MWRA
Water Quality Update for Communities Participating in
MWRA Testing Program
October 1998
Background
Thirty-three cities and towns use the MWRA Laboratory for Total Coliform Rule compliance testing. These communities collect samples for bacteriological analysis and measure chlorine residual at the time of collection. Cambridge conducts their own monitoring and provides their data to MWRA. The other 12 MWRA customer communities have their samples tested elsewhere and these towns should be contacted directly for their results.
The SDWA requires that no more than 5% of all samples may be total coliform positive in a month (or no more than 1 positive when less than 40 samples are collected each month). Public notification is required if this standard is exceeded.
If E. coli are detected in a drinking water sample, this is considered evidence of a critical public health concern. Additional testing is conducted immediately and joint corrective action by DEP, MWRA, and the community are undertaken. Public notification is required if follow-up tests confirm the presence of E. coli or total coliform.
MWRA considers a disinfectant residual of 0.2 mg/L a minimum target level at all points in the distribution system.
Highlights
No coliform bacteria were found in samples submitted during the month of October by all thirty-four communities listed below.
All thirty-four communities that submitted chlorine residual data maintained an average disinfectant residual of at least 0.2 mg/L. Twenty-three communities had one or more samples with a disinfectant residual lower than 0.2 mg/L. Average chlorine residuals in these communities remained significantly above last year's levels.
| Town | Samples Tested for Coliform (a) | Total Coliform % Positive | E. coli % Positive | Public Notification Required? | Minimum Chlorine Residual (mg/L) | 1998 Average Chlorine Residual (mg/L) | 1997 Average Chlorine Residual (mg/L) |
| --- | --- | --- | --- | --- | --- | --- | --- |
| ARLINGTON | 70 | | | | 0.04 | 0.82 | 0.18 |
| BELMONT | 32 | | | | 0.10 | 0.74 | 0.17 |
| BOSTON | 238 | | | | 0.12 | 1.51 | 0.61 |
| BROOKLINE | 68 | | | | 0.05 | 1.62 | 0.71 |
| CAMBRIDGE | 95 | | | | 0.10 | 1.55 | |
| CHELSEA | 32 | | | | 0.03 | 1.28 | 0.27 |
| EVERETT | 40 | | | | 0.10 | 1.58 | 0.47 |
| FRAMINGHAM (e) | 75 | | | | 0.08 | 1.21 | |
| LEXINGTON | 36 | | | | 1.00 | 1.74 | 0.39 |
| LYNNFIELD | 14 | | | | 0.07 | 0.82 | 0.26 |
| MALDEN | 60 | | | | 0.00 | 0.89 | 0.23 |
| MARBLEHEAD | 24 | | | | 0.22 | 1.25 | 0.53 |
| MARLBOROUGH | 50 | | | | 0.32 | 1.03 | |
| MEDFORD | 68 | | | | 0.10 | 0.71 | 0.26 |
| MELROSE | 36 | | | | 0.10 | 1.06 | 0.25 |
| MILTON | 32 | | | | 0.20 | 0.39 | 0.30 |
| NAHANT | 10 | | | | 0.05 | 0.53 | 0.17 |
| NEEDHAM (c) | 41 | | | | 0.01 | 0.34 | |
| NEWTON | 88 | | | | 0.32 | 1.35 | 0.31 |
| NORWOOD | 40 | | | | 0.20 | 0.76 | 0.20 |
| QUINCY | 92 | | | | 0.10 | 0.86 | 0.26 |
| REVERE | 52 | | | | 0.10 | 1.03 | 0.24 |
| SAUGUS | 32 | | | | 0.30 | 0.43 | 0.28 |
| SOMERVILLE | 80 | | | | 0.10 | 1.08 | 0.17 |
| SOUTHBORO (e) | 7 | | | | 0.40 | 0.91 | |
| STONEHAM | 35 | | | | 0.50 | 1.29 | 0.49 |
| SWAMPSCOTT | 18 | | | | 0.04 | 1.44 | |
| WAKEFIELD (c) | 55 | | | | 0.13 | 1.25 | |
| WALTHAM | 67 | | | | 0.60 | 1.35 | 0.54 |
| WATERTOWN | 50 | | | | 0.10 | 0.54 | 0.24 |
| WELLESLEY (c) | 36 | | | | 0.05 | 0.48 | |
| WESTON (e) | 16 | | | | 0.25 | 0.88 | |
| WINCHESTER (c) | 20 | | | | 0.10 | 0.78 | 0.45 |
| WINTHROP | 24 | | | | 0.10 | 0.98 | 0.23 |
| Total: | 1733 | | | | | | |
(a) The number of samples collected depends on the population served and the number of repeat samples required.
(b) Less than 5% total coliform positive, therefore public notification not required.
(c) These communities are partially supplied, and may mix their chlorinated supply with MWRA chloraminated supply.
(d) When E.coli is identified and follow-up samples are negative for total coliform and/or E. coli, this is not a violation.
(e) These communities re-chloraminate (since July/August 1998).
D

**********

(EXERCISE DESCRIPTION) Go through the records above, find every line with the word "data", and list those lines.

(PROBLEM SOLUTION)
Thirty-three cities and towns use the MWRA Laboratory for Total Coliform Rule compliance testing. These communities collect samples for bacteriological analysis and measure chlorine residual at the time of collection. Cambridge conducts their own monitoring and provides their data to MWRA. The other 12 MWRA customer communities have their samples tested elsewhere and these towns should be contacted directly for their results.
All thirty-four communities that submitted chlorine residual data maintained an average disinfectant residual of at least 0.2 mg/L. Twenty-three communities had one or more samples with a disinfectant residual lower than 0.2 mg/L. Average chlorine residuals in these communities remained significantly above last year's levels.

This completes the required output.